Education and the Workforce Committee Chairwoman Virginia Foxx (R-NC) and Representative Jeff Duncan (R-SC) led 126 House Republicans in filing an amicus brief to the Supreme Court of the United States in the upcoming case.
“The Biden administration’s student loan bailout is a political gambit engineered by special interest groups; abusing the HEROES Act for such a ploy is shameful,” said Foxx in a Feb. 3 press release. “Moreover, this administration is bypassing Congress, which is elected by the American people to protect their interests. Congress is the only body with the authority to enact sweeping and fundamental changes of this nature, and it is ludicrous for President Biden to assume he can simply bypass the will of the American people.”
Biden’s program uses the HEROES Act — enacted in the wake of the Sept. 11 attacks. It provides authority to grant relief from student loan requirements during specific periods, such as “a war, other military operation, or national emergency, such as the present COVID-19 pandemic,” according to the Education Department.
When the program was announced in August 2022, the Justice Department said in a brief of support of the program that the HEROES Act “authorizes the Secretary to address the financial hardship arising out of the COVID -19 pandemic by reducing or canceling the principal balances of student loans for a broad class of borrowers.”
However, lawsuits against the program have been arguing that the HEROES Act does not allow the administration to implement the student loan program.
“The Program is thus an unconstitutional exercise of Congress’s legislative power and must be vacated,” according to the court documents. “In this country, we are not ruled by an all-powerful executive with a pen and a phone. Instead, we are ruled by a Constitution that provides for three distinct and independent branches of government,” Judge Mark. T. Pittman, of the U.S. District Court for the Northern District of Texas, argued in his Nov. 10 decision.

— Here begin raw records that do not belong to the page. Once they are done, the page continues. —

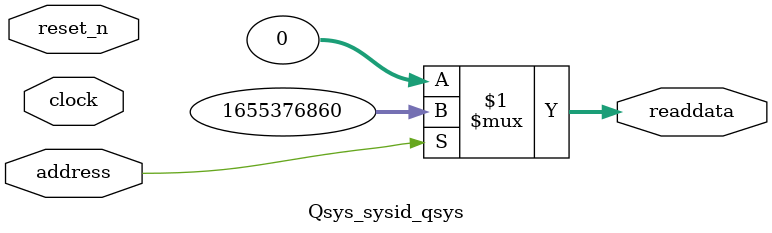
<source format=v>



// synthesis translate_off
`timescale 1ns / 1ps
// synthesis translate_on

// turn off superfluous verilog processor warnings 
// altera message_level Level1 
// altera message_off 10034 10035 10036 10037 10230 10240 10030 

module Qsys_sysid_qsys (
               // inputs:
                address,
                clock,
                reset_n,

               // outputs:
                readdata
             )
;

  output  [ 31: 0] readdata;
  input            address;
  input            clock;
  input            reset_n;

  wire    [ 31: 0] readdata;
  //control_slave, which is an e_avalon_slave
  assign readdata = address ? 1655376860 : 0;

endmodule



</source>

In response, in January, the Departments of Education and Justice filed a legal brief with the Supreme Court, countering that argument.
“We remain confident in our legal authority to adopt this program that will ensure the financial harms caused by the pandemic don’t drive borrowers into delinquency and default,” according to the Jan. 4 statement. We are unapologetically committed to helping borrowers recover from the pandemic and providing working families with the breathing room they need to prepare for student loan payments to resume. As previously announced, student loan payments and interests will remain paused until the Supreme Court resolves the case because it would be deeply unfair to ask borrowers to pay debt they wouldn’t have to pay, were it not for meritless lawsuits.”